If you have zero to 100 hours of usage per year, chartering an aircraft is always going to be more financially efficient. You don't own or control the asset, but it's less expensive and generally works. Of course, we do have plenty of clients who have only 100 hours a year of usage and are comfortable in the knowledge that there are cheaper ways to do what they're doing without owning a private aircraft. A key motivating factor for many such clients is the fact that commercial airlines aren't flying to a lot of secondary and tertiary cities which they flew to before COVID hit. Travel connectivity on your terms anytime / anywhere is a powerful motivator that has brought many to the private aircraft market, especially those located away from big metropolitan areas.

Takeaway 7

We believe that business aviation will once again be more correlated to the broad market indices now that manufacturing rates are constrained and more in line with demand than in the immediate post global financial crisis era.

The overall economic environment and correlated risks indicate that business aviation is more likely to experience what we believe is a soft landing in the event of a downturn. However, we do believe that upon a soft landing, there will be a bifurcation on business aviation with respect to aircraft age, or what aircraft land the softest and what aircraft land harder.
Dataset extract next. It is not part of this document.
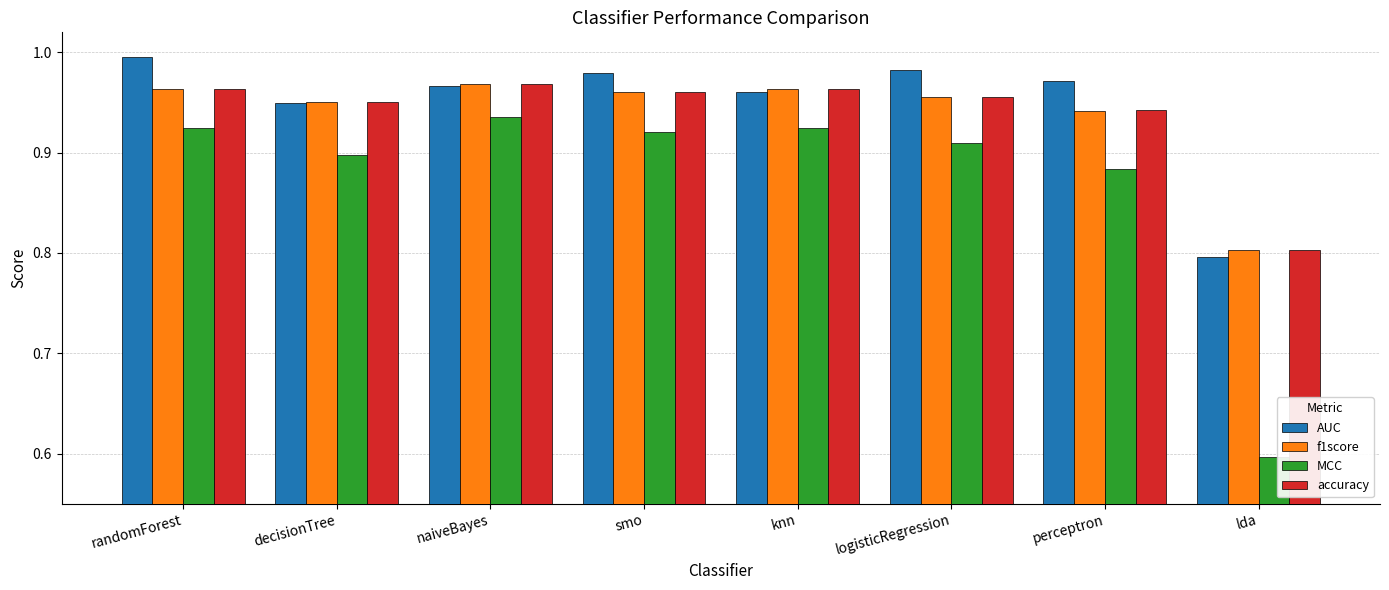

At which label does MCC reach its peak?

naiveBayes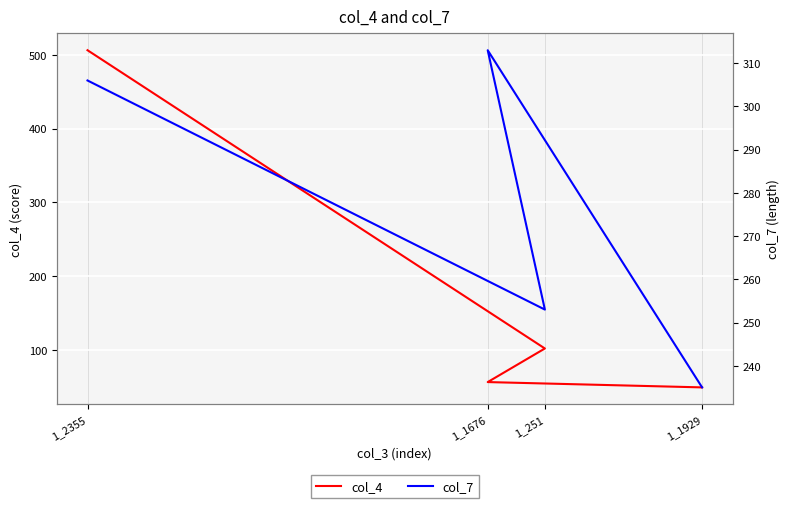

Reading right to left, list all the values displayed in this chart.

col_4: 1_1929=49.5	1_1676=56.7	1_251=102.2	1_2355=506.3
col_7: 1_1929=235.0	1_1676=313.0	1_251=253.0	1_2355=306.0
More generally, we feel that newer aircraft up to 12 to 15 years old will fare much better.

Takeaway 8

We've gone from what's called a very soft market where insurance is cheap, to a very hard market of late.

Aviation risk is typically one big segment including general, business and commercial aviation. When the airlines have a big claim, premiums go up across the board. We are in this hard insurance market because of the Russia-Ukraine conflict, as all the stranded aircraft assets are there right now. It’s going to be a difficult insurance market going forward that is going to get even worse. However, if you look at the overall cost of operations on a relative basis, insurance is still cheap and we're coming off a pretty low floor after many years.

Takeaway 9 Aircraft finance

We are in a golden era of business aviation and competitive aircraft purchase financing reflects that.

Relatively low interest rates have attracted a lot of lenders into the market and it's extraordinarily competitive. We're seeing loan-to-values customarily of 90% LTV. Terms of the loan and covenants are more attractive today than they were even a few months to a few years ago. Yet, the credit standards are much tighter than they were pre-global financial crisis and financing is readily available. If you want to buy an aircraft, now may be the time to finance one.